Day 28/29: Hiker Heaven, Mile 454.5
Twenty-five plus miles today. Probably walked a marathon. But we wanted to get to Hiker Heaven and we did. We HAULED. Got the twenty-five in before four. Heyo. And yes, I am feeling it. So I am going to zero here in this wonderful, amazing place.
We were supposed to get up at 4am, but didn’t get vertical until 5. We descended over the desert, which was covered in mist and saw the sunrise. It was so pretty. Even though it is hot and dry, the desert really can be beautiful. Between all the tarantulas and rattlesnakes that I still have not seen. We crushed out nine miles in under three hours and got to the Acton KOA to see Coppertone there! We got some of his delicious rootbeer floats and cinnamon rolls. He always has cinnamon rolls, I love it. There is just so much to love about this trail. This narrow, 2,650 mile long sandy thing. The community it has created and the adventure it provides is unbeatable. You can hurt, a lot, but your brain tells your body to press on, and somehow you can. You can overrule the pain and get to the next amazing thing. Our conscience is so powerful out here and I don’t think we would get very far without it.

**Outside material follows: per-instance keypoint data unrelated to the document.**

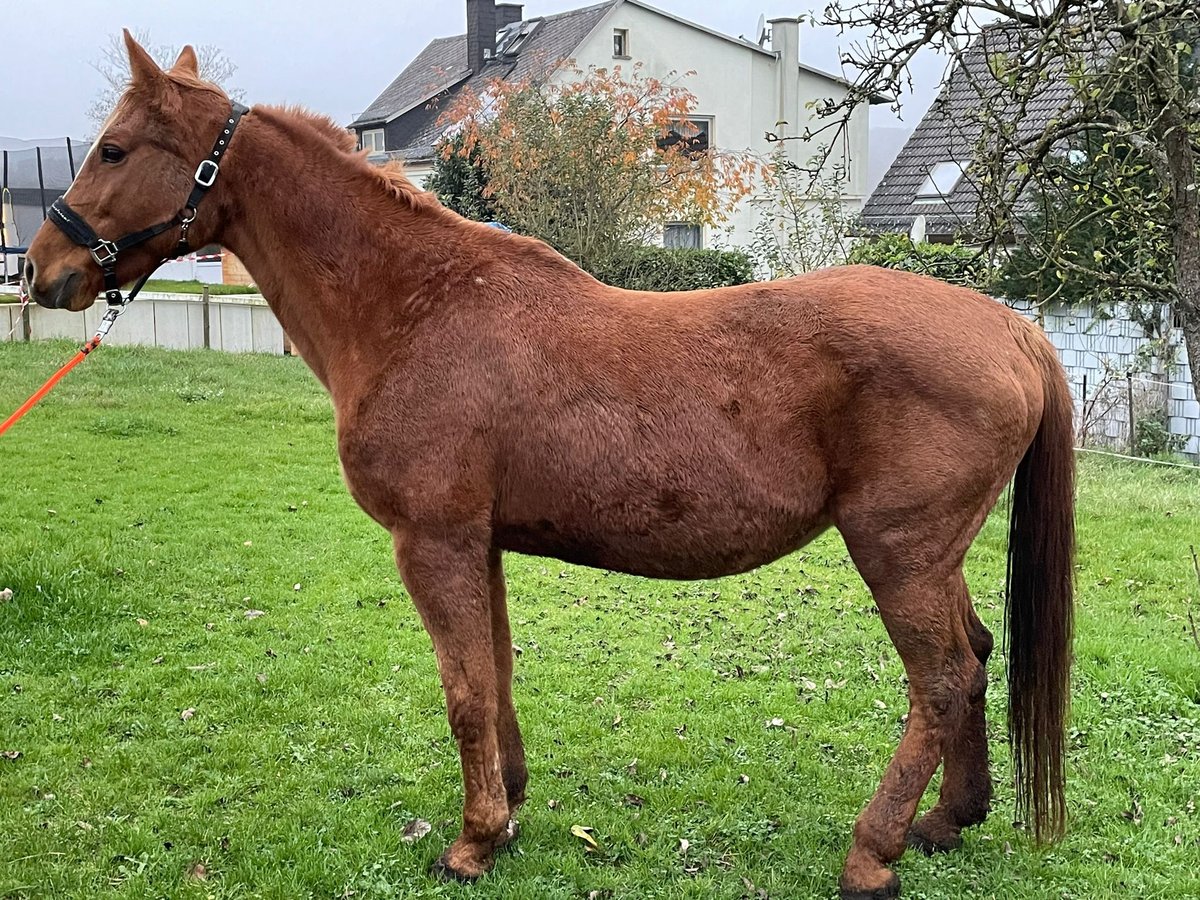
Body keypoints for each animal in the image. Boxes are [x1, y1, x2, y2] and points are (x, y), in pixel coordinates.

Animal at [23, 35, 1075, 900]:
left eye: (114, 149)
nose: (41, 271)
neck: (417, 307)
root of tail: (1012, 328)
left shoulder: (432, 542)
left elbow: (462, 692)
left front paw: (472, 840)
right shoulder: (478, 542)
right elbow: (493, 673)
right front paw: (511, 807)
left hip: (898, 553)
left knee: (941, 679)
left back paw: (873, 854)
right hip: (935, 556)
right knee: (976, 657)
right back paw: (947, 822)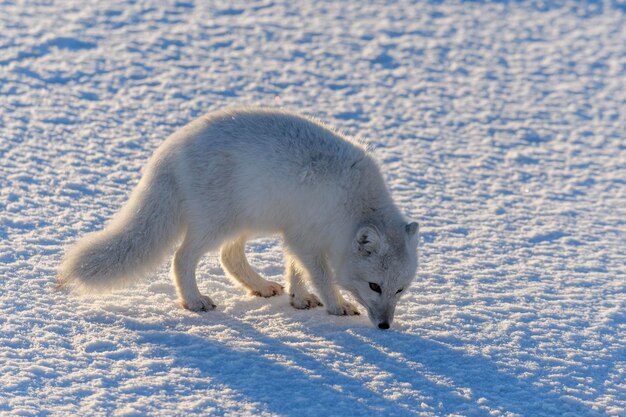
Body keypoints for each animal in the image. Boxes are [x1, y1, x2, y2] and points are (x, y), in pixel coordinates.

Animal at [59, 107, 420, 328]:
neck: (353, 205)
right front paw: (337, 306)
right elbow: (320, 275)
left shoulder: (296, 233)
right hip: (216, 224)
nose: (385, 326)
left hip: (246, 221)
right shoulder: (306, 237)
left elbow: (296, 270)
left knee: (228, 257)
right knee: (182, 258)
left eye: (400, 290)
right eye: (374, 286)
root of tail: (168, 151)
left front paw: (299, 299)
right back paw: (194, 302)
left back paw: (260, 287)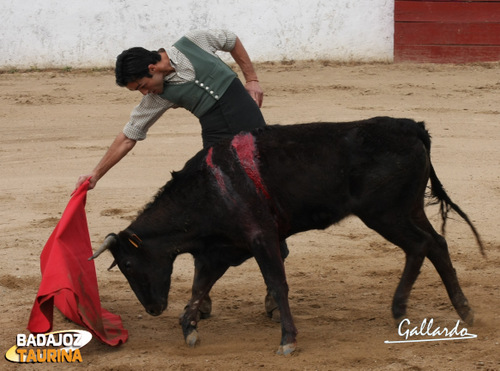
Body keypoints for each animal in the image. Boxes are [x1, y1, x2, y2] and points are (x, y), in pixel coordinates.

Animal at [92, 117, 482, 356]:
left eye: (129, 264)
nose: (153, 309)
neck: (209, 189)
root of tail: (411, 127)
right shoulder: (219, 251)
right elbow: (199, 287)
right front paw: (188, 328)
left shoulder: (261, 237)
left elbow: (277, 285)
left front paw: (288, 341)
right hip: (408, 209)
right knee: (436, 244)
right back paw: (463, 310)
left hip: (385, 215)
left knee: (420, 245)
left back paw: (401, 308)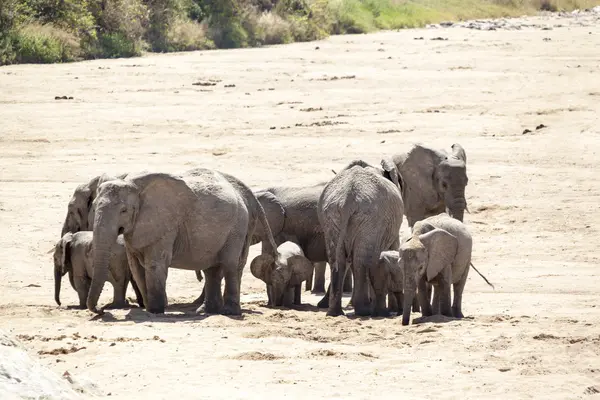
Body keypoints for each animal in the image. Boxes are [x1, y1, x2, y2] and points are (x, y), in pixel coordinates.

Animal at [86, 166, 278, 316]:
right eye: (94, 207)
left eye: (124, 211)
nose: (101, 310)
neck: (135, 186)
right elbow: (136, 268)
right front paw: (150, 309)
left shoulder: (165, 224)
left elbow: (155, 264)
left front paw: (156, 311)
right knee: (212, 269)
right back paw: (206, 311)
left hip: (237, 227)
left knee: (229, 264)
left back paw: (229, 312)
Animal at [318, 158, 404, 318]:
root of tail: (347, 198)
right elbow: (392, 249)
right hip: (370, 219)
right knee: (362, 260)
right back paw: (364, 310)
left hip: (330, 217)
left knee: (338, 259)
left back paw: (334, 312)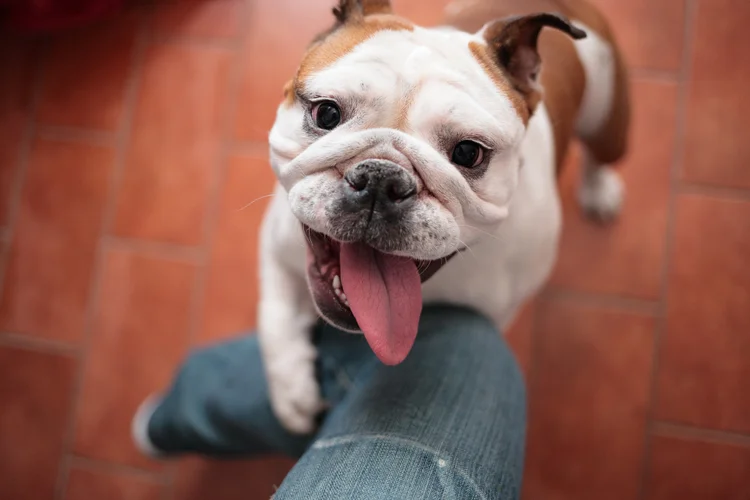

I did a lot of what I am going to call “roller coaster walking”. Where I kinda lose control of my feet and they just go, a but out of control. It happens a lot on the downhill and I have to reel myself in so I don’t hurt my knees. It didn’t help that the trail was also like a roller coaster: lots of really, steep, short downhill sections immediately followed by steep uphills. It was kinda fun to walk but I had to keep reminding myself to stay in control.
After the magic we did the last ten miles to Agua Dulce. My left tendon on the front of my ankle decided to cause me a lot of pain, but like I said, your brain says ignore the pain and keep moving so your body does. This was a sweet section and I was still able to appreciate it through the pain I was ignoring. We crossed under highway 14, and I mean WAY under highway 14. You could see the end of the tunnel but not a hand in front of your face it got so dark. Super trippy. And when we emerged, we were surrounded by these crazy rock formations. Unlike anything we had passed.
We got to town and this pick-up truck was dropping off a bunch of hikers in town. It was the Hiker Heaven truck! And I saw some of the people I had hiked with! Not my tramily, but others. I thought everyone would be so far ahead. Goodbyes are the worst and reunions are the best. So awesome to see Moonburn, Curiosity, and Jill. They were headed back to the trail, but I got to Hiker Heaven and gotta see more people! Blis and Black Swan were there, and so many other people. I read their registery and Pony Express and fam had left the DAY BEFORE! Registeries are so fun cause you get to see how far ahead your friends are and who you might catch up too. I want to catch them so bad, but the people I have been hiking with are great but they are so close but my ankle hurts… I am torn. I can’t believe they are only a day ahead. But I guess when you walk 85 miles in four days, you catch up.
But ok, Hiker Heaven. Oh my god. What is this place? Donna and her husband have been hosting us dirtbags for twenty years and have this system DOWN. Laundry, internet tent (where I have been for way too long writing this blog), sewing tent, and we get their entire back yard to sleep in. They drive us into town every hour and have awesome hiker boxes. I can’t believe this place is real. You hear about this place before you even start the trail and then you actually get here and it is more than you could ever imagine. There is an entire kitchen for us to use and all of us just sprawl on their back porch. They are so hospitable and giving. I slept like a baby and am going to zero here to rest my ankle. Casa de Luna is next and then Tehachapi! Getting close to the Sierras…it’s gonna be interesting.